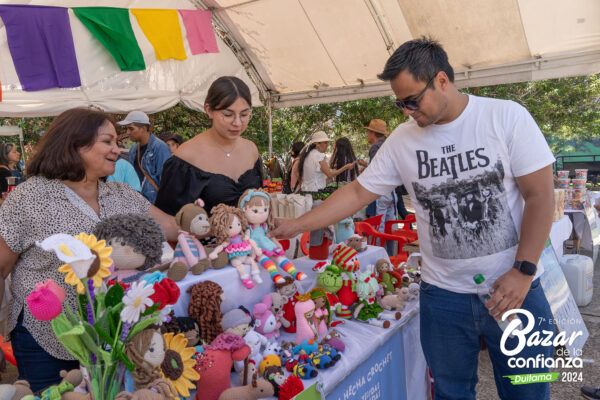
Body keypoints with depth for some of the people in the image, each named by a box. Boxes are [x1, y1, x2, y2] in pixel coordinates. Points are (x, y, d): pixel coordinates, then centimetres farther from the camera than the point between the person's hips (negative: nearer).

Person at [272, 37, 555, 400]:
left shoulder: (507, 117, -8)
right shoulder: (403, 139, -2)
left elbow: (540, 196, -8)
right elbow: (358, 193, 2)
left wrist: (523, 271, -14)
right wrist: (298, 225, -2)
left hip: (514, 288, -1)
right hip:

---

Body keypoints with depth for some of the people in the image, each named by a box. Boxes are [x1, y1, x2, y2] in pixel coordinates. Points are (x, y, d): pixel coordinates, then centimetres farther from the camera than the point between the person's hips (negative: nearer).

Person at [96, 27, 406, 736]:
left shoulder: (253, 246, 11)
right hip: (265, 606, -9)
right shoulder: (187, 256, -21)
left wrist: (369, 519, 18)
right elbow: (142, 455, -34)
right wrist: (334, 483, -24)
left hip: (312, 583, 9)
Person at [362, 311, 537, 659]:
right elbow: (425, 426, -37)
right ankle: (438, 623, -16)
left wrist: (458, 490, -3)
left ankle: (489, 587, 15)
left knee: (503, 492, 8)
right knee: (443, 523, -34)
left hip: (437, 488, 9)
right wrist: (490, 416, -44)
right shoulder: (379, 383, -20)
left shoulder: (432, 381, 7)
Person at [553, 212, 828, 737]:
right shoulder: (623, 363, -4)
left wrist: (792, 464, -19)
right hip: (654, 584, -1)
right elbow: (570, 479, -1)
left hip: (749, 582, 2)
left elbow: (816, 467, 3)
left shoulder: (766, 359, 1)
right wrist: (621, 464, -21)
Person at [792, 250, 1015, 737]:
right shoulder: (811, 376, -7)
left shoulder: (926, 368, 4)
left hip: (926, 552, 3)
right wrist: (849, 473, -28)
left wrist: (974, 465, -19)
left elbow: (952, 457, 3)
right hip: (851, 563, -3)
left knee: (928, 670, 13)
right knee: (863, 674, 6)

---

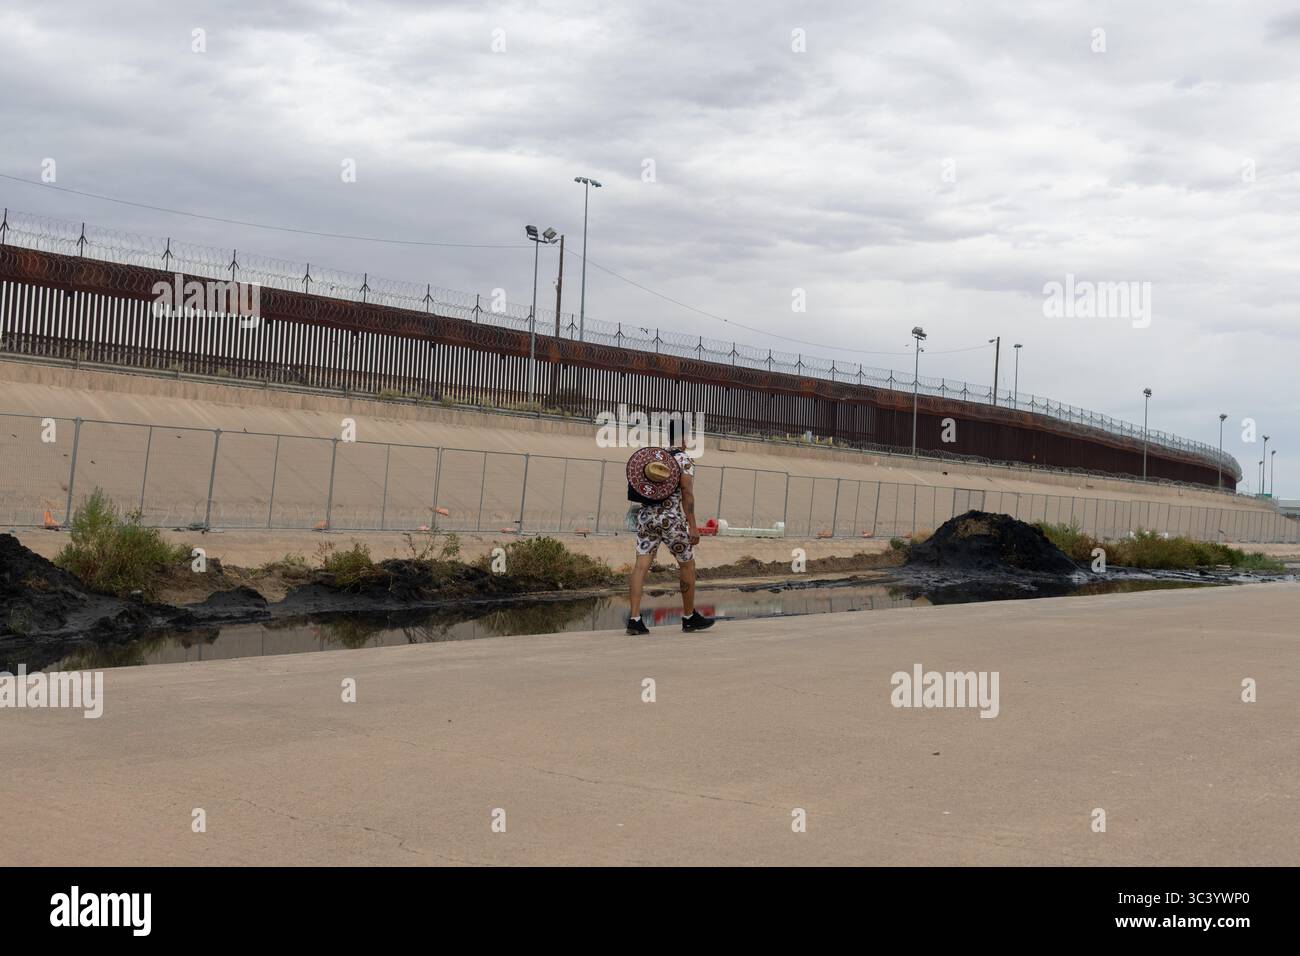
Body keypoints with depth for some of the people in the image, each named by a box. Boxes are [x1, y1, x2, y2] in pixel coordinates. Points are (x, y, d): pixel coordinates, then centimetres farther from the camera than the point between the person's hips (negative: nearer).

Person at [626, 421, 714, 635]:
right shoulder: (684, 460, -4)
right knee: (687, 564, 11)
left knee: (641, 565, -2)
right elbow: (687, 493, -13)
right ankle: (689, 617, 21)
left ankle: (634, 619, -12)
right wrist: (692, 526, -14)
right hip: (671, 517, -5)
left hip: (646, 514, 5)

— TASK TO COMPLETE —
Copy out, exactly and alone, the lines of the entries above between the ones holding "left wrist: (974, 465, -19)" and "right knee: (863, 674, 6)", inclusive.

— FINISHED TASK —
left wrist: (974, 465, -19)
left elbow: (952, 457, 3)
right hip: (851, 563, -3)
left knee: (928, 670, 13)
right knee: (863, 674, 6)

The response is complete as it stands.